### YOUR ASSIGNMENT
Using the entries below, write out the line with "I'll stay here", the line with "snatching it up.", and every line in between, exactly as each is written.

Saved entries:
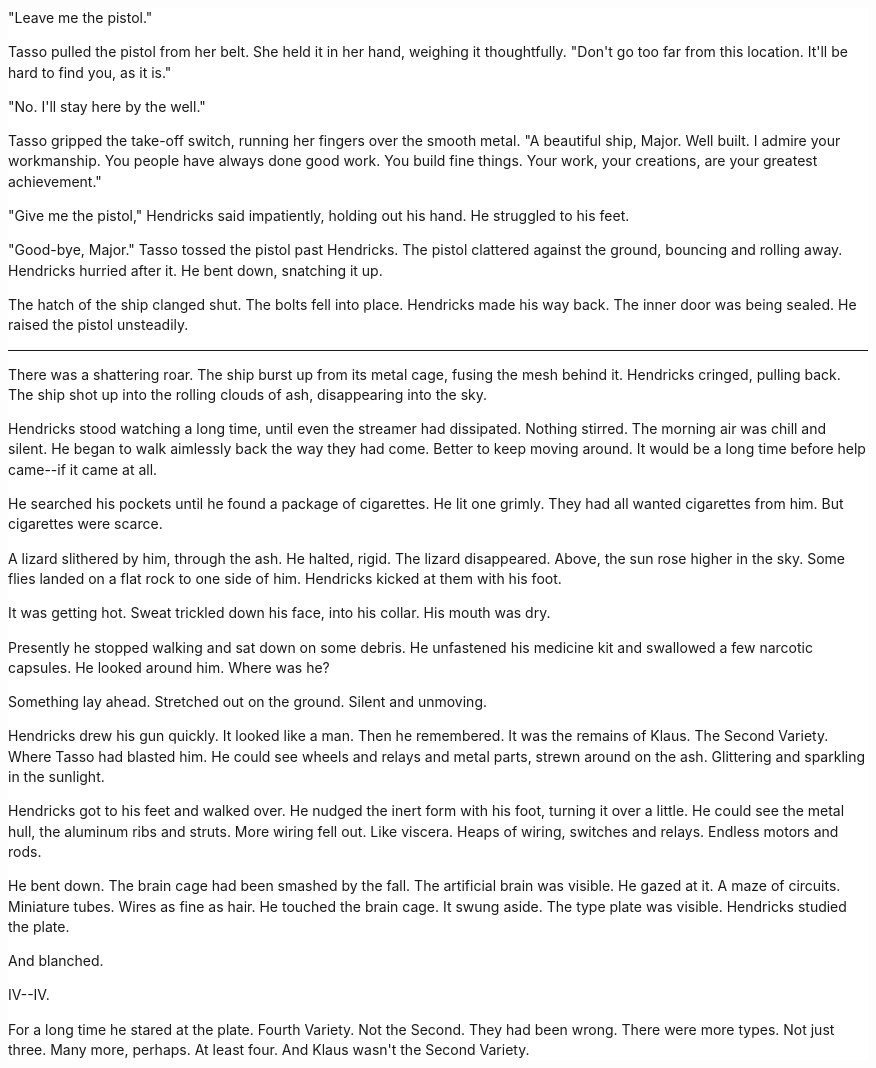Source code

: "Leave me the pistol."

Tasso pulled the pistol from her belt. She held it in her hand, weighing it thoughtfully. "Don't go too far from this location. It'll be hard to find you, as it is."

"No. I'll stay here by the well."

Tasso gripped the take-off switch, running her fingers over the smooth metal. "A beautiful ship, Major. Well built. I admire your workmanship. You people have always done good work. You build fine things. Your work, your creations, are your greatest achievement."

"Give me the pistol," Hendricks said impatiently, holding out his hand. He struggled to his feet.

"Good-bye, Major." Tasso tossed the pistol past Hendricks. The pistol clattered against the ground, bouncing and rolling away. Hendricks hurried after it. He bent down, snatching it up.

The hatch of the ship clanged shut. The bolts fell into place. Hendricks made his way back. The inner door was being sealed. He raised the pistol unsteadily.

****

There was a shattering roar. The ship burst up from its metal cage, fusing the mesh behind it. Hendricks cringed, pulling back. The ship shot up into the rolling clouds of ash, disappearing into the sky.

Hendricks stood watching a long time, until even the streamer had dissipated. Nothing stirred. The morning air was chill and silent. He began to walk aimlessly back the way they had come. Better to keep moving around. It would be a long time before help came--if it came at all.

He searched his pockets until he found a package of cigarettes. He lit one grimly. They had all wanted cigarettes from him. But cigarettes were scarce.

A lizard slithered by him, through the ash. He halted, rigid. The lizard disappeared. Above, the sun rose higher in the sky. Some flies landed on a flat rock to one side of him. Hendricks kicked at them with his foot.

It was getting hot. Sweat trickled down his face, into his collar. His mouth was dry.

Presently he stopped walking and sat down on some debris. He unfastened his medicine kit and swallowed a few narcotic capsules. He looked around him. Where was he?

Something lay ahead. Stretched out on the ground. Silent and unmoving.

Hendricks drew his gun quickly. It looked like a man. Then he remembered. It was the remains of Klaus. The Second Variety. Where Tasso had blasted him. He could see wheels and relays and metal parts, strewn around on the ash. Glittering and sparkling in the sunlight.

Hendricks got to his feet and walked over. He nudged the inert form with his foot, turning it over a little. He could see the metal hull, the aluminum ribs and struts. More wiring fell out. Like viscera. Heaps of wiring, switches and relays. Endless motors and rods.

He bent down. The brain cage had been smashed by the fall. The artificial brain was visible. He gazed at it. A maze of circuits. Miniature tubes. Wires as fine as hair. He touched the brain cage. It swung aside. The type plate was visible. Hendricks studied the plate.

And blanched.

IV--IV.

For a long time he stared at the plate. Fourth Variety. Not the Second. They had been wrong. There were more types. Not just three. Many more, perhaps. At least four. And Klaus wasn't the Second Variety.
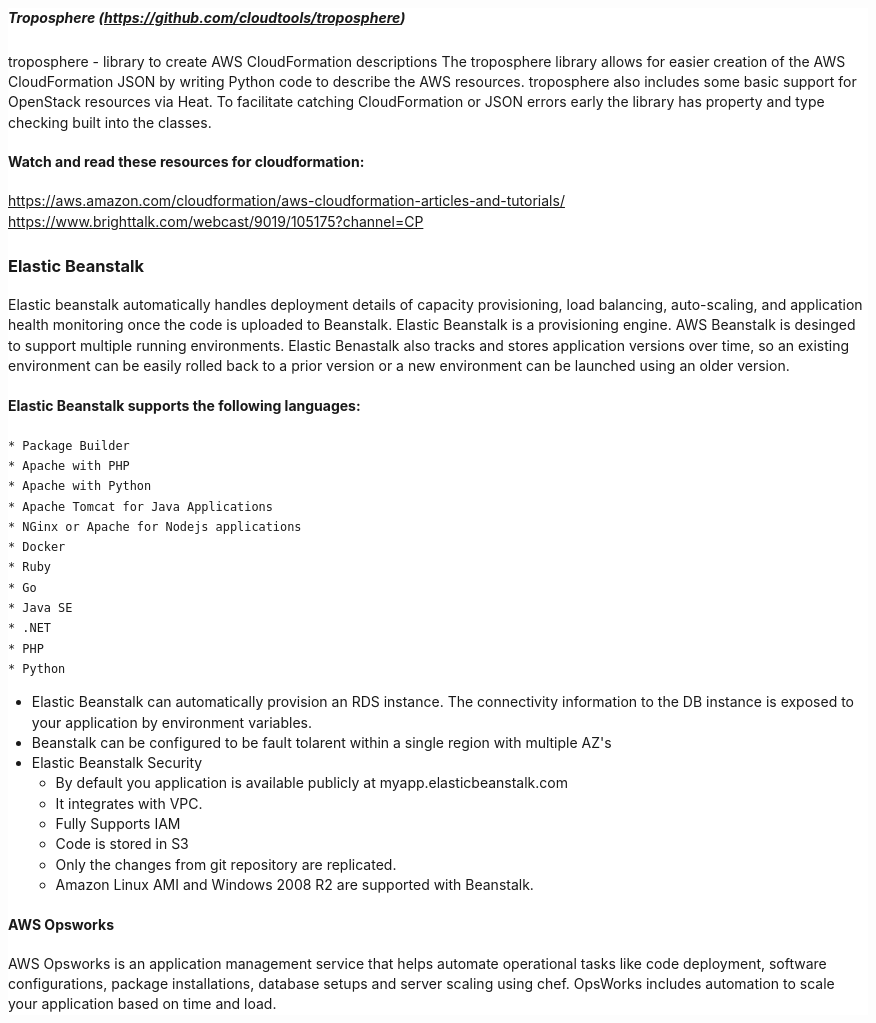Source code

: ##### Troposphere (https://github.com/cloudtools/troposphere)

troposphere - library to create AWS CloudFormation descriptions
The troposphere library allows for easier creation of the AWS CloudFormation JSON by writing Python code to describe the AWS resources. troposphere also includes some basic support for OpenStack resources via Heat.
To facilitate catching CloudFormation or JSON errors early the library has property and type checking built into the classes.

#### Watch and read these resources for cloudformation:

https://aws.amazon.com/cloudformation/aws-cloudformation-articles-and-tutorials/
https://www.brighttalk.com/webcast/9019/105175?channel=CP


### Elastic Beanstalk

Elastic beanstalk automatically handles deployment details of capacity provisioning, load balancing, auto-scaling, and application health monitoring once the code is uploaded to Beanstalk. Elastic Beanstalk is a provisioning engine.
AWS Beanstalk is desinged to support multiple running environments. Elastic Benastalk also tracks and stores application versions over time, so an existing environment can be easily rolled back to a prior version or a new environment can be launched using an older version.

#### Elastic Beanstalk supports the following languages:
	* Package Builder
	* Apache with PHP
	* Apache with Python
	* Apache Tomcat for Java Applications
	* NGinx or Apache for Nodejs applications
	* Docker
	* Ruby
	* Go
	* Java SE
	* .NET
	* PHP
	* Python

- Elastic Beanstalk can automatically provision an RDS instance. The connectivity information to the DB instance is exposed to your application by environment variables.
- Beanstalk can be configured to be fault tolarent within a single region with multiple AZ's
- Elastic Beanstalk Security
	- By default you application is available publicly at myapp.elasticbeanstalk.com
	- It integrates with VPC.
	- Fully Supports IAM
	- Code is stored in S3
	- Only the changes from git repository are replicated.
	- Amazon Linux AMI and Windows 2008 R2 are supported with Beanstalk.

#### AWS Opsworks

AWS Opsworks is an application management service that helps automate operational tasks like code deployment, software configurations, package installations, database setups and server scaling using chef.
OpsWorks includes automation to scale your application based on time and load.
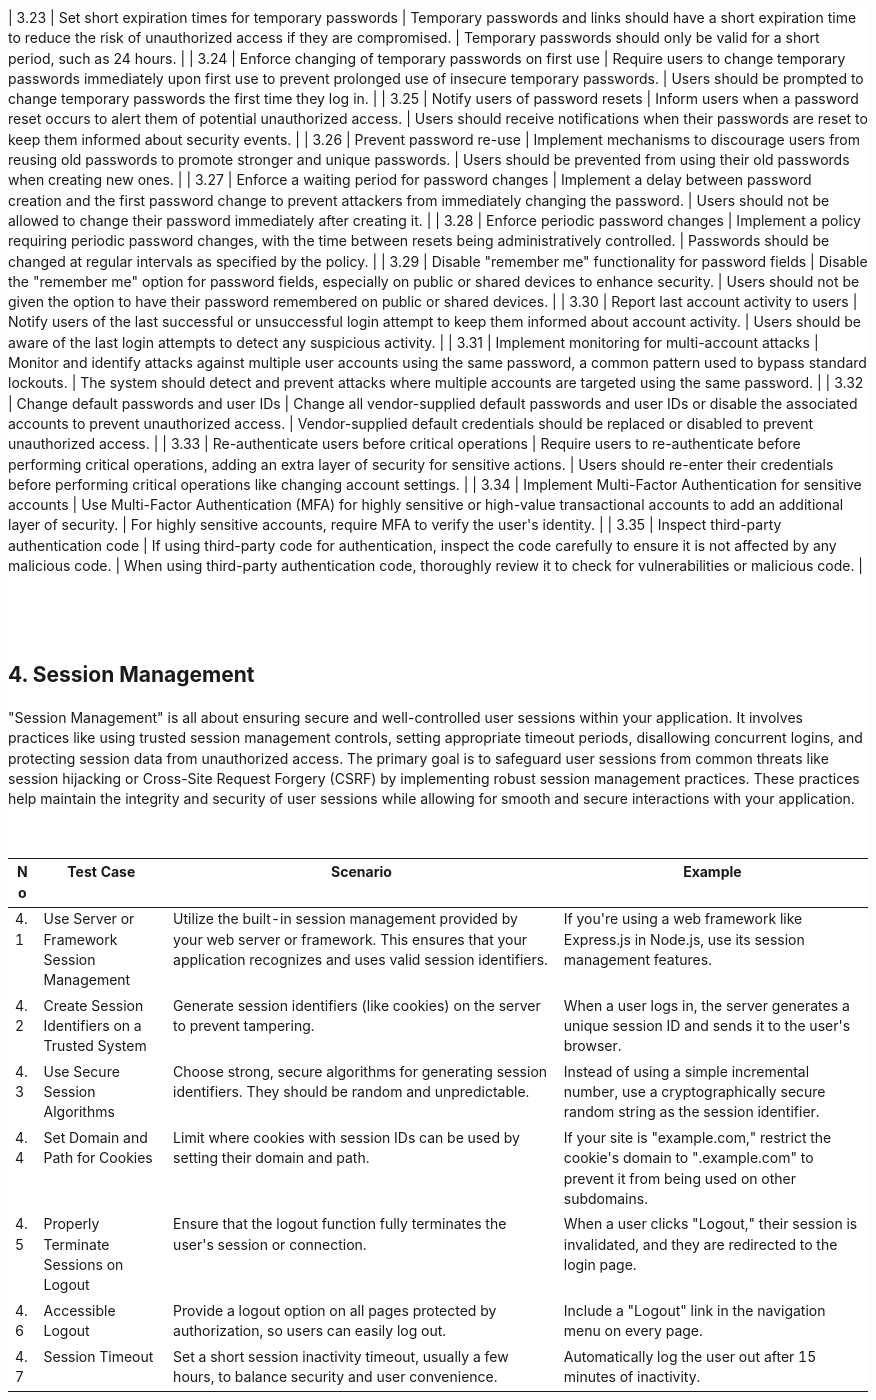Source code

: | 3.23 | Set short expiration times for temporary passwords | Temporary passwords and links should have a short expiration time to reduce the risk of unauthorized access if they are compromised. | Temporary passwords should only be valid for a short period, such as 24 hours. |
| 3.24 | Enforce changing of temporary passwords on first use | Require users to change temporary passwords immediately upon first use to prevent prolonged use of insecure temporary passwords. | Users should be prompted to change temporary passwords the first time they log in. |
| 3.25 | Notify users of password resets | Inform users when a password reset occurs to alert them of potential unauthorized access. | Users should receive notifications when their passwords are reset to keep them informed about security events. |
| 3.26 | Prevent password re-use | Implement mechanisms to discourage users from reusing old passwords to promote stronger and unique passwords. | Users should be prevented from using their old passwords when creating new ones. |
| 3.27 | Enforce a waiting period for password changes | Implement a delay between password creation and the first password change to prevent attackers from immediately changing the password. | Users should not be allowed to change their password immediately after creating it. |
| 3.28 | Enforce periodic password changes | Implement a policy requiring periodic password changes, with the time between resets being administratively controlled. | Passwords should be changed at regular intervals as specified by the policy. |
| 3.29 | Disable "remember me" functionality for password fields | Disable the "remember me" option for password fields, especially on public or shared devices to enhance security. | Users should not be given the option to have their password remembered on public or shared devices. |
| 3.30 | Report last account activity to users | Notify users of the last successful or unsuccessful login attempt to keep them informed about account activity. | Users should be aware of the last login attempts to detect any suspicious activity. |
| 3.31 | Implement monitoring for multi-account attacks | Monitor and identify attacks against multiple user accounts using the same password, a common pattern used to bypass standard lockouts. | The system should detect and prevent attacks where multiple accounts are targeted using the same password. |
| 3.32 | Change default passwords and user IDs | Change all vendor-supplied default passwords and user IDs or disable the associated accounts to prevent unauthorized access. | Vendor-supplied default credentials should be replaced or disabled to prevent unauthorized access. |
| 3.33 | Re-authenticate users before critical operations | Require users to re-authenticate before performing critical operations, adding an extra layer of security for sensitive actions. | Users should re-enter their credentials before performing critical operations like changing account settings. |
| 3.34 | Implement Multi-Factor Authentication for sensitive accounts | Use Multi-Factor Authentication (MFA) for highly sensitive or high-value transactional accounts to add an additional layer of security. | For highly sensitive accounts, require MFA to verify the user's identity. |
| 3.35 | Inspect third-party authentication code | If using third-party code for authentication, inspect the code carefully to ensure it is not affected by any malicious code. | When using third-party authentication code, thoroughly review it to check for vulnerabilities or malicious code. |

<br><br>
## 4. Session Management
"Session Management" is all about ensuring secure and well-controlled user sessions within your application. It involves practices like using trusted session management controls, setting appropriate timeout periods, disallowing concurrent logins, and protecting session data from unauthorized access. The primary goal is to safeguard user sessions from common threats like session hijacking or Cross-Site Request Forgery (CSRF) by implementing robust session management practices. These practices help maintain the integrity and security of user sessions while allowing for smooth and secure interactions with your application.

<br>

| No | Test Case | Scenario | Example |
|---|---|---|---|
| 4.1 | Use Server or Framework Session Management | Utilize the built-in session management provided by your web server or framework. This ensures that your application recognizes and uses valid session identifiers. | If you're using a web framework like Express.js in Node.js, use its session management features. |
| 4.2 | Create Session Identifiers on a Trusted System | Generate session identifiers (like cookies) on the server to prevent tampering. | When a user logs in, the server generates a unique session ID and sends it to the user's browser. |
| 4.3 | Use Secure Session Algorithms | Choose strong, secure algorithms for generating session identifiers. They should be random and unpredictable. | Instead of using a simple incremental number, use a cryptographically secure random string as the session identifier. |
| 4.4 | Set Domain and Path for Cookies | Limit where cookies with session IDs can be used by setting their domain and path. | If your site is "example.com," restrict the cookie's domain to ".example.com" to prevent it from being used on other subdomains. |
| 4.5 | Properly Terminate Sessions on Logout | Ensure that the logout function fully terminates the user's session or connection. | When a user clicks "Logout," their session is invalidated, and they are redirected to the login page. |
| 4.6 | Accessible Logout | Provide a logout option on all pages protected by authorization, so users can easily log out. | Include a "Logout" link in the navigation menu on every page. |
| 4.7 | Session Timeout | Set a short session inactivity timeout, usually a few hours, to balance security and user convenience. | Automatically log the user out after 15 minutes of inactivity. |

### WRITTEN REPLY
"No. I'll stay here by the well."

Tasso gripped the take-off switch, running her fingers over the smooth metal. "A beautiful ship, Major. Well built. I admire your workmanship. You people have always done good work. You build fine things. Your work, your creations, are your greatest achievement."

"Give me the pistol," Hendricks said impatiently, holding out his hand. He struggled to his feet.

"Good-bye, Major." Tasso tossed the pistol past Hendricks. The pistol clattered against the ground, bouncing and rolling away. Hendricks hurried after it. He bent down, snatching it up.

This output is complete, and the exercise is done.